Wednesday 16 March 2011

Overthinking a Phrase II

You ever see this show?

I watched it when I was younger because... it was on TV. That's all the excuse I needed. Watched a few soaps back in the day...

Anyway, the classic line is "Like sands through the hourglass, so are the days of our lives". Really? How much sand is that, then? First, how many days are we looking at? Taking the greatest scientific text of all, the bible, we get 70 days, according to Psalm 90:10. Multiplying by 365 (and adding in a splash for leap years), we get just over 25,500 days.
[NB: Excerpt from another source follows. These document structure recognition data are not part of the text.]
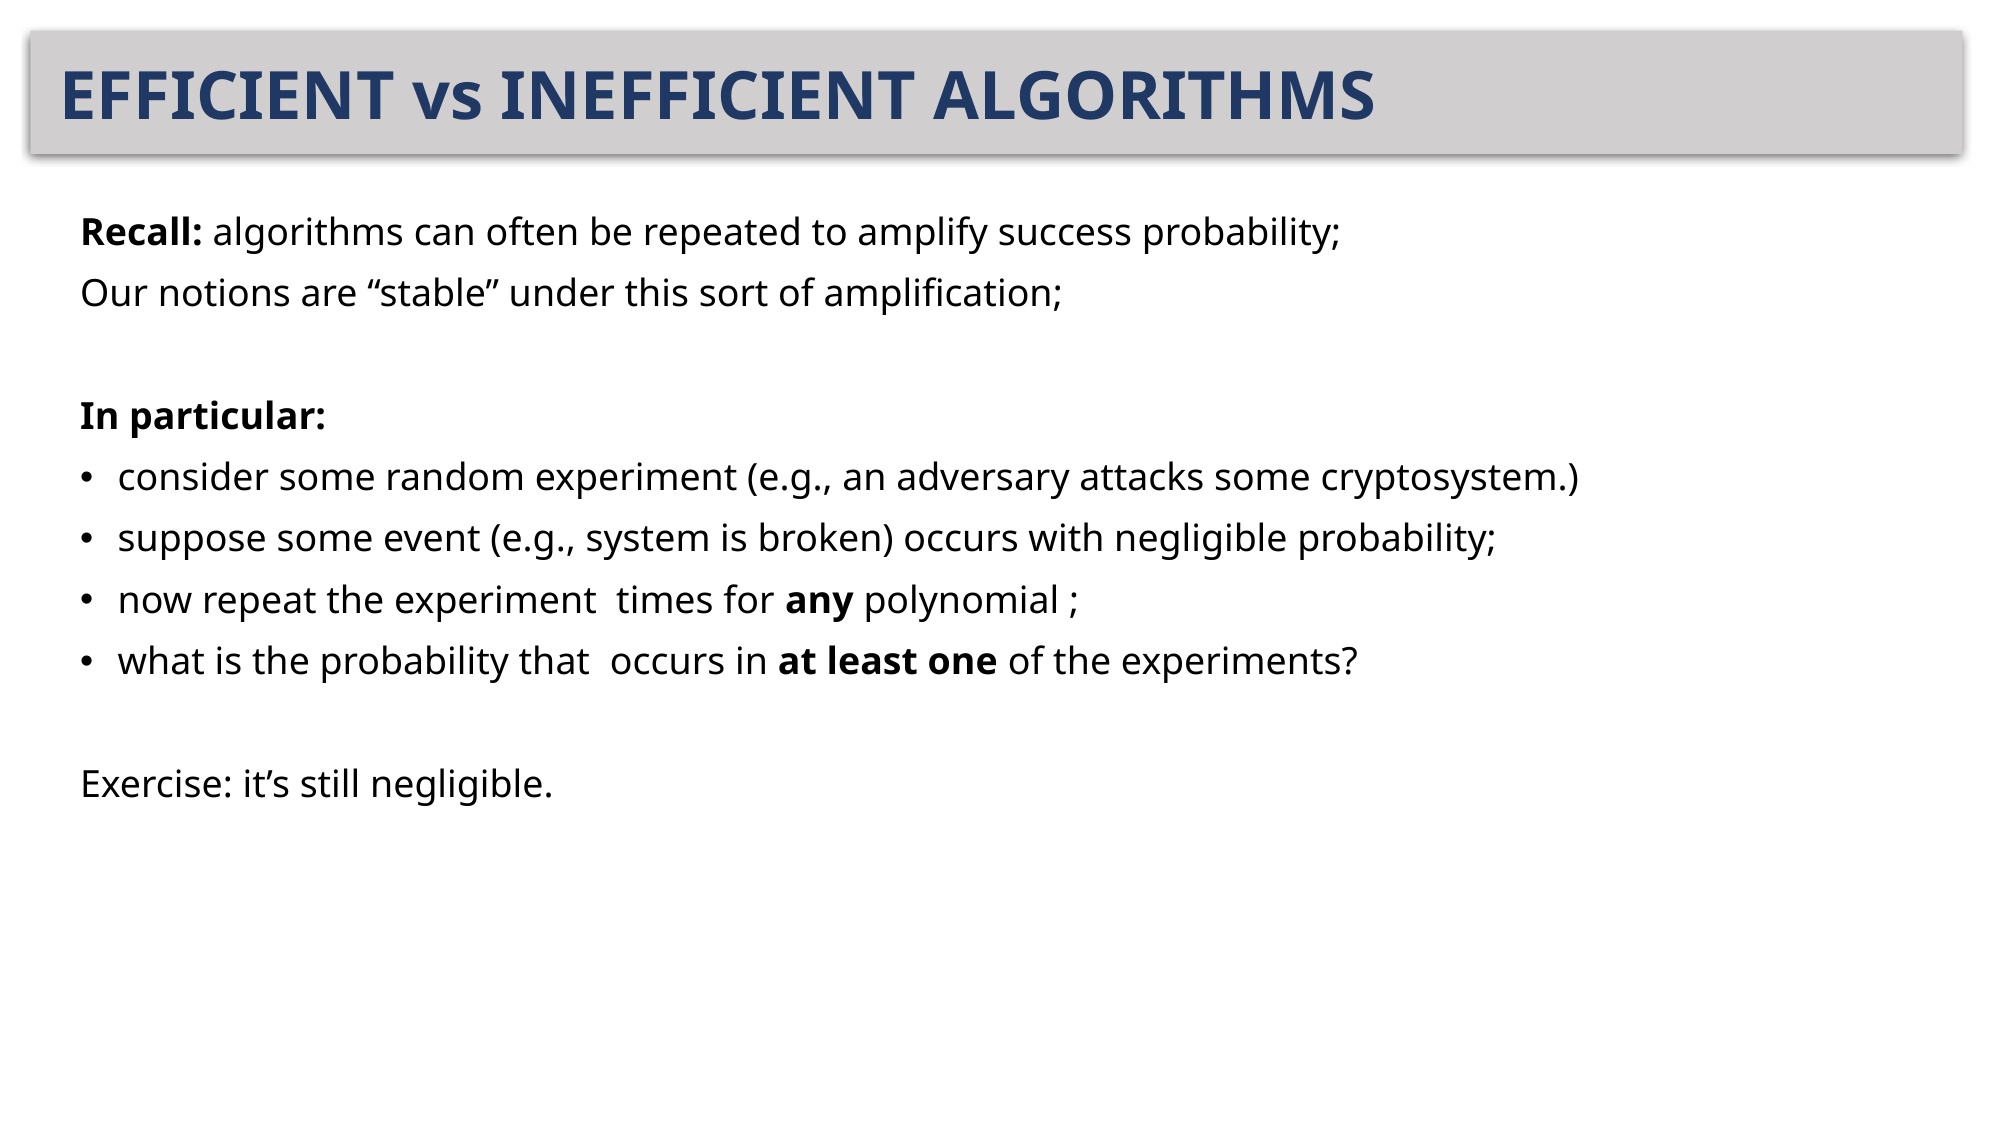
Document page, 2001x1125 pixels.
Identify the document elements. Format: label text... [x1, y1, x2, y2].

text_box [30, 30, 1963, 155]
title EFFICIENT vs INEFFICIENT ALGORITHMS [44, 41, 1970, 155]
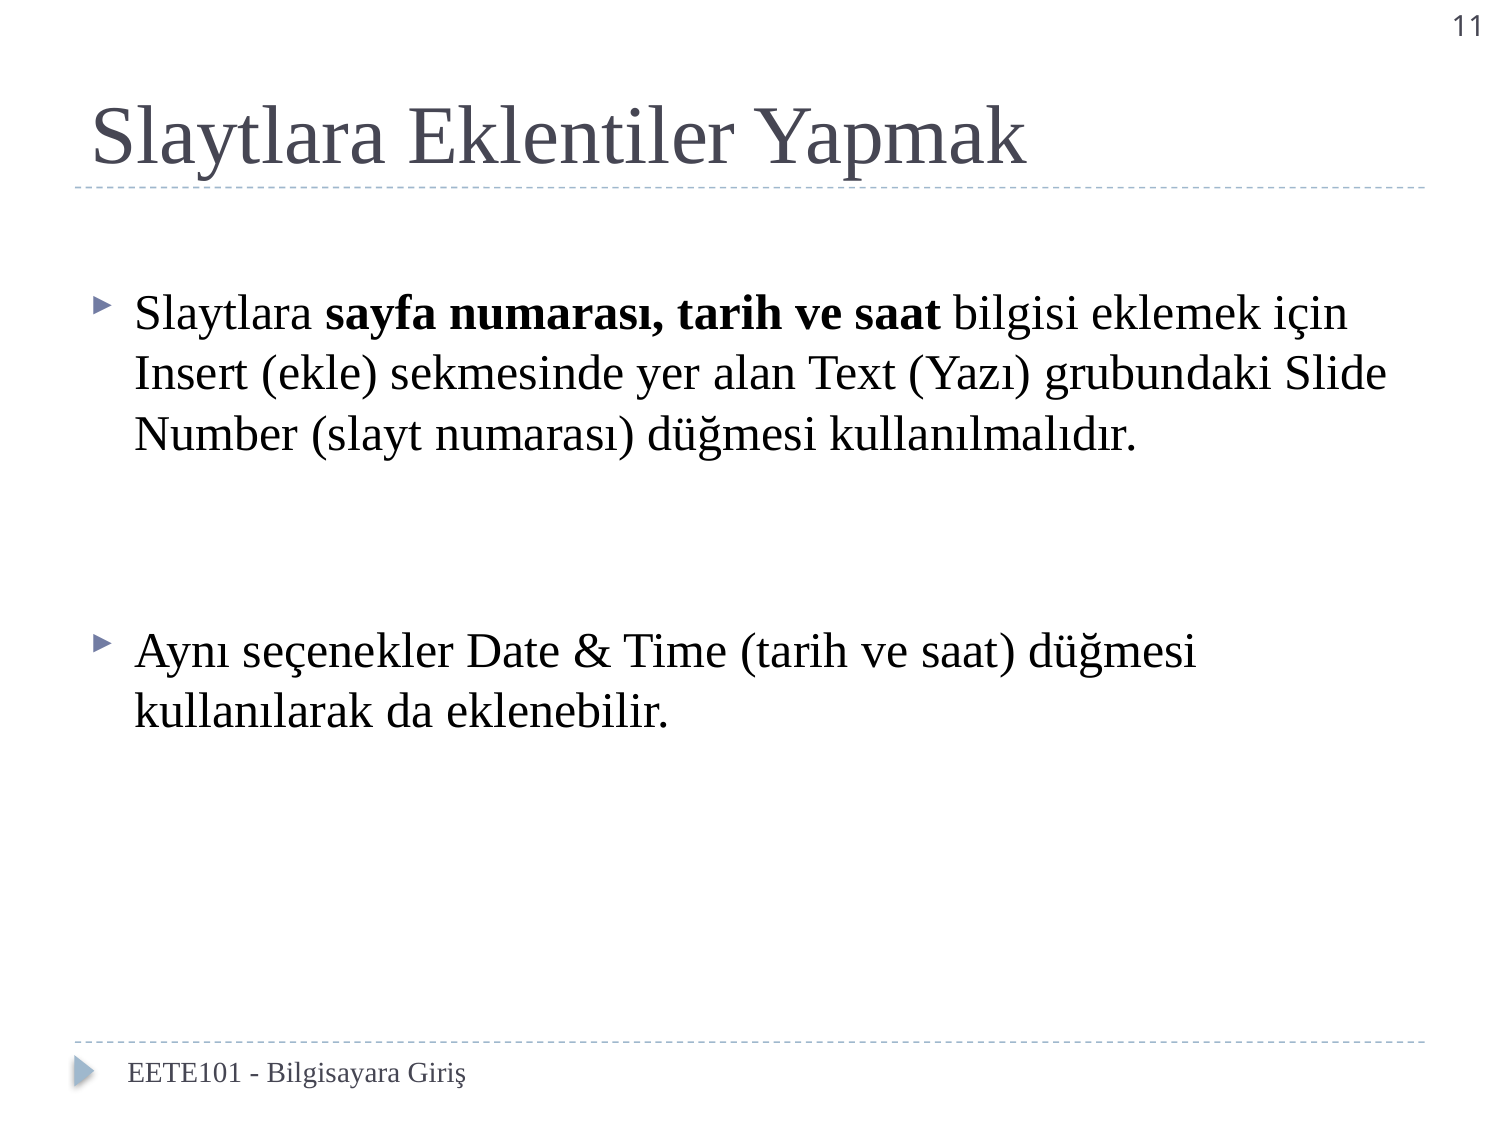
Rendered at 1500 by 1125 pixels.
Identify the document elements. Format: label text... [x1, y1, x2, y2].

list Slaytlara sayfa numarası, tarih ve saat bilgisi eklemek için Insert (ekle) sekmesinde yer alan Text (Yazı) grubundaki Slide Number (slayt numarası) düğmesi kullanılmalıdır. Aynı seçenekler Date & Time (tarih ve saat) düğmesi kullanılarak da eklenebilir. [75, 200, 1425, 1010]
title Slaytlara Eklentiler Yapmak [75, 24, 1425, 188]
footer EETE101 - Bilgisayara Giriş [112, 1045, 1424, 1106]
slide_number 11 [1423, 0, 1500, 60]
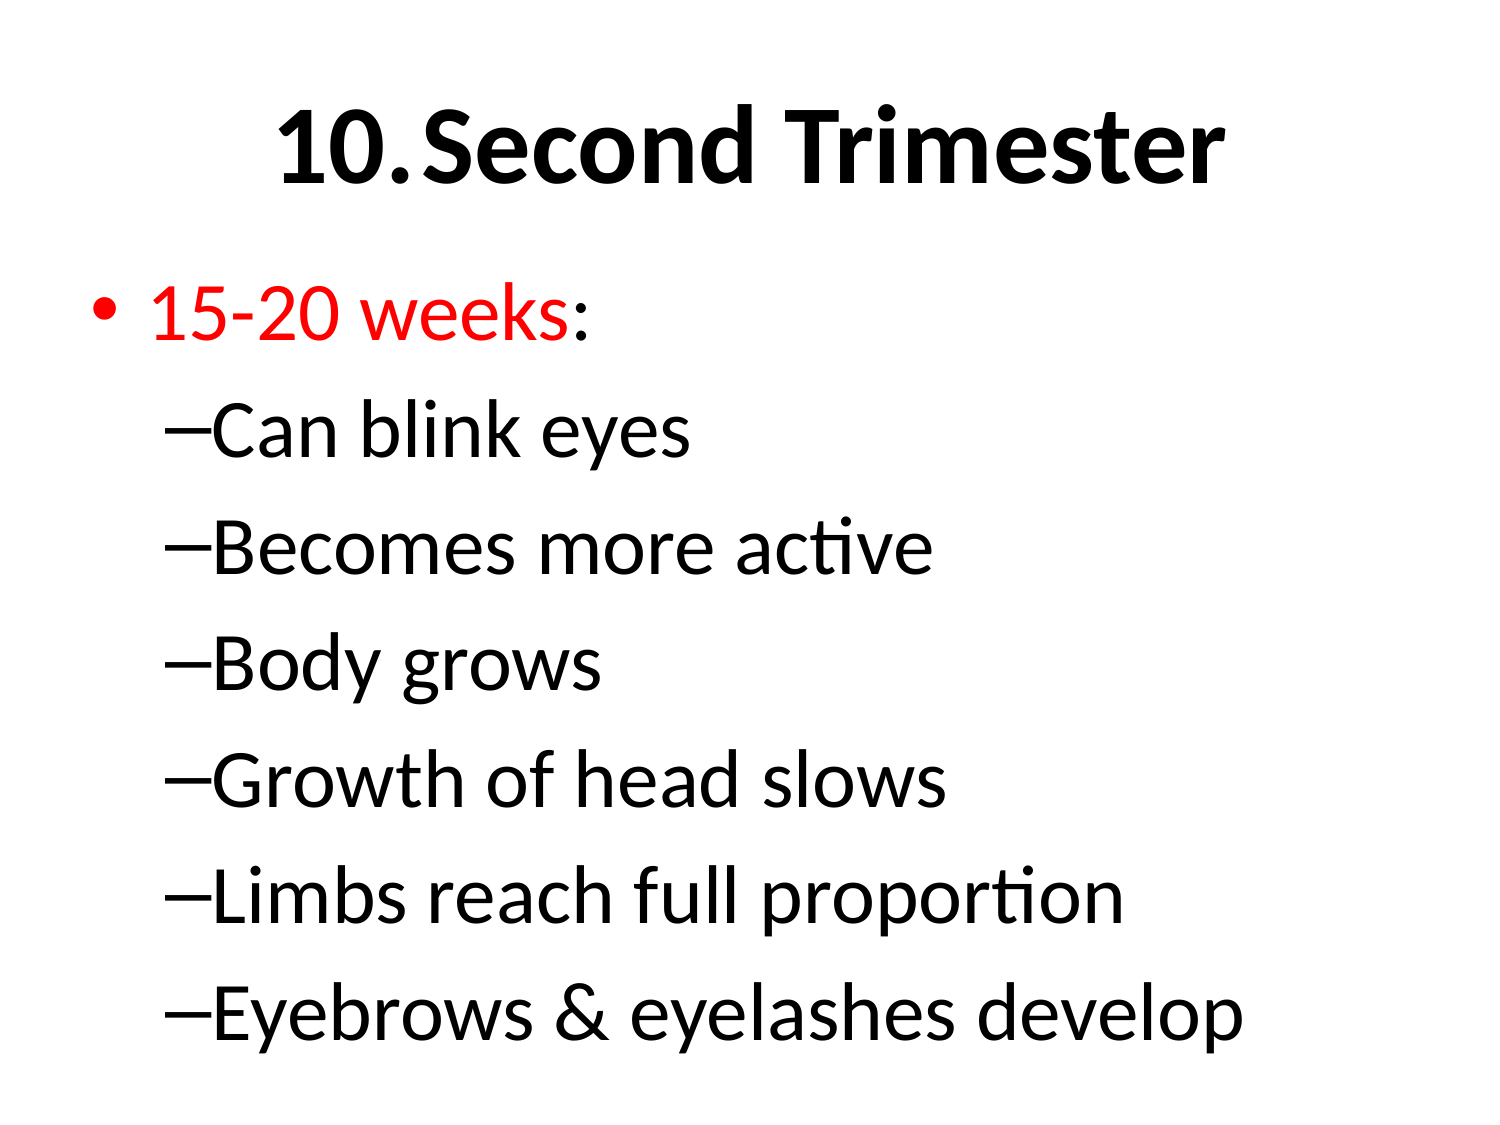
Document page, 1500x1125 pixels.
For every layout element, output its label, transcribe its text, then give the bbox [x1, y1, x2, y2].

list 15-20 weeks: Can blink eyes Becomes more active Body grows Growth of head slows Limbs reach full proportion Eyebrows & eyelashes develop [75, 249, 1425, 993]
title 10. Second Trimester [75, 45, 1425, 233]
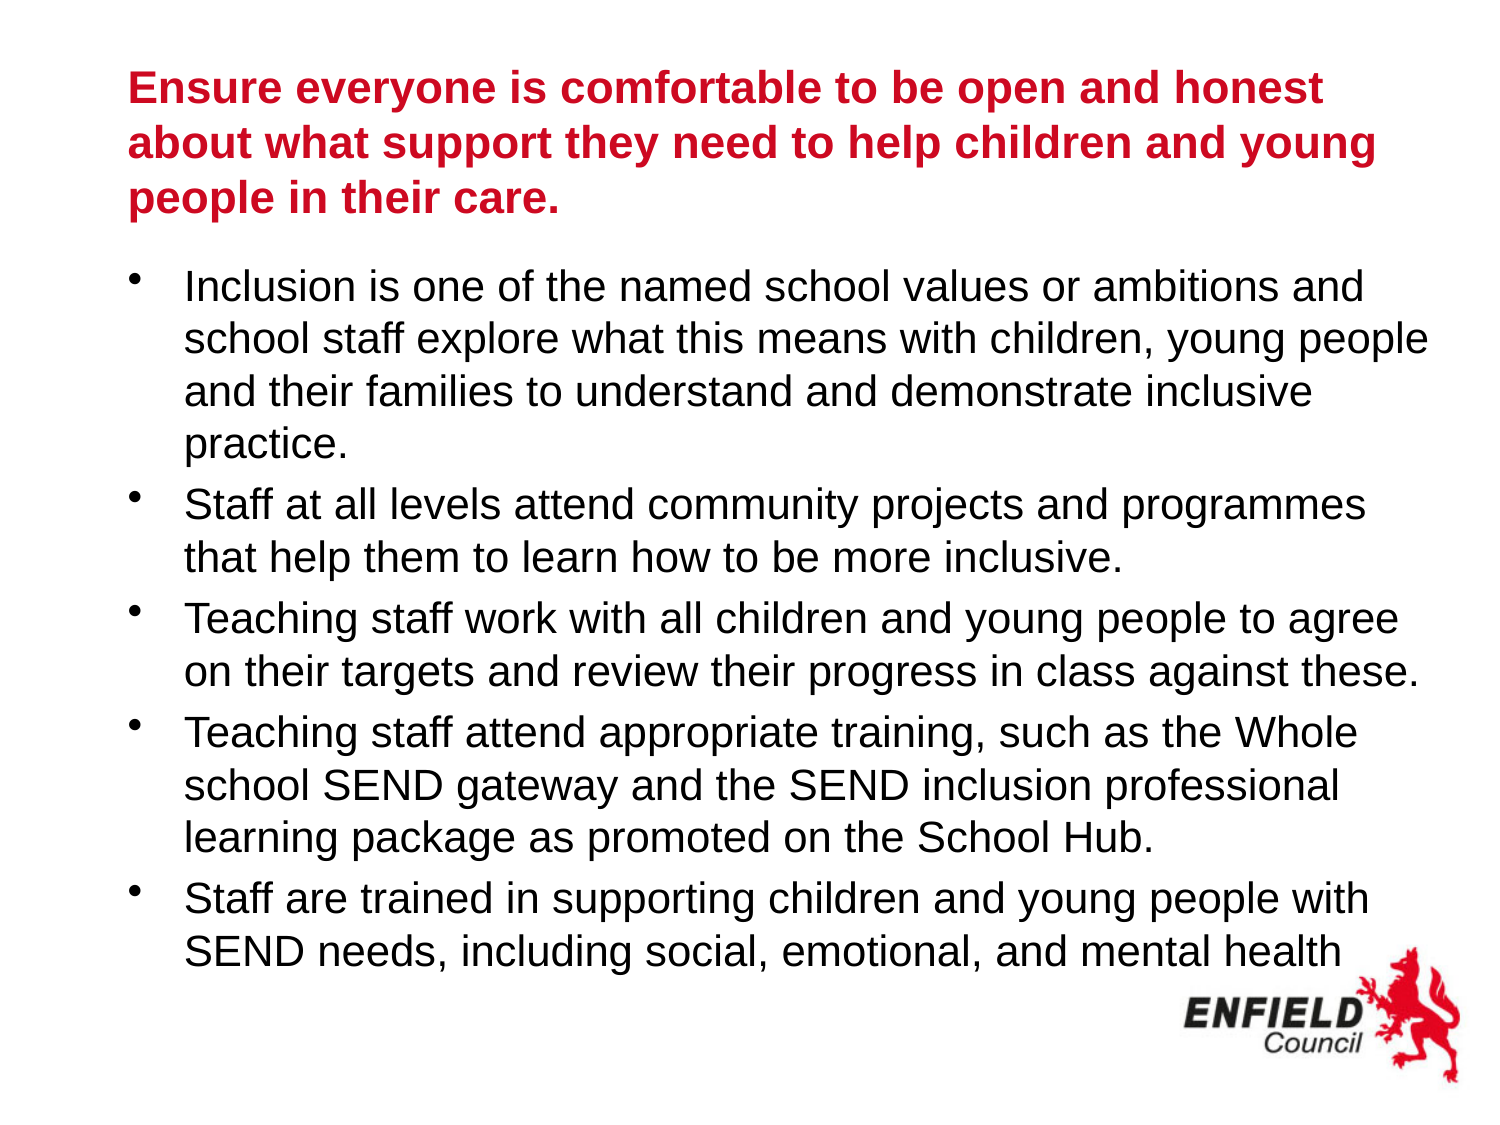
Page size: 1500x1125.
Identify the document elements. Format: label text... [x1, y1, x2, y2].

list Inclusion is one of the named school values or ambitions and school staff explore what this means with children, young people and their families to understand and demonstrate inclusive practice. Staff at all levels attend community projects and programmes that help them to learn how to be more inclusive. Teaching staff work with all children and young people to agree on their targets and review their progress in class against these. Teaching staff attend appropriate training, such as the Whole school SEND gateway and the SEND inclusion professional learning package as promoted on the School Hub. Staff are trained in supporting children and young people with SEND needs, including social, emotional, and mental health [112, 249, 1450, 938]
picture [1149, 924, 1500, 1118]
title Ensure everyone is comfortable to be open and honest about what support they need to help children and young people in their care. [112, 50, 1450, 238]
What about sand? Well, of course, it depends on the size of the hourglass and on the size of the sand. But let's take this answer. There are 5,000,000 grains in an hourglass. Hmm, rather more than days. 250,000 grains in a three minute timer... so, really, a 20 second timer would be more appropriate. That's, what... just over 110,000,000 seconds of our life compared to one second of the timer? Alternatively, if one grain in the hourglass was one day of our life, we should be living quite a bit longer...

You can see why people choose that metaphor, it's a finite amount, it dribbles away, can't be replenished, and then it is over. However, that's if you don't tip the hourglass over, so it's now horizontal. How many sand flows then? Or what if you smash the glass? Or up-end it, so sand flows the other way? Can you up-end your own life? Or how about if the hourglass is opened and more sand put in?

The phrase should be "Like sands through the hourglass that is fixed rigidly vertical and can't be tampered with, so are the days of our lives, assuming we live to 13,700 years old". Not quite as catchy.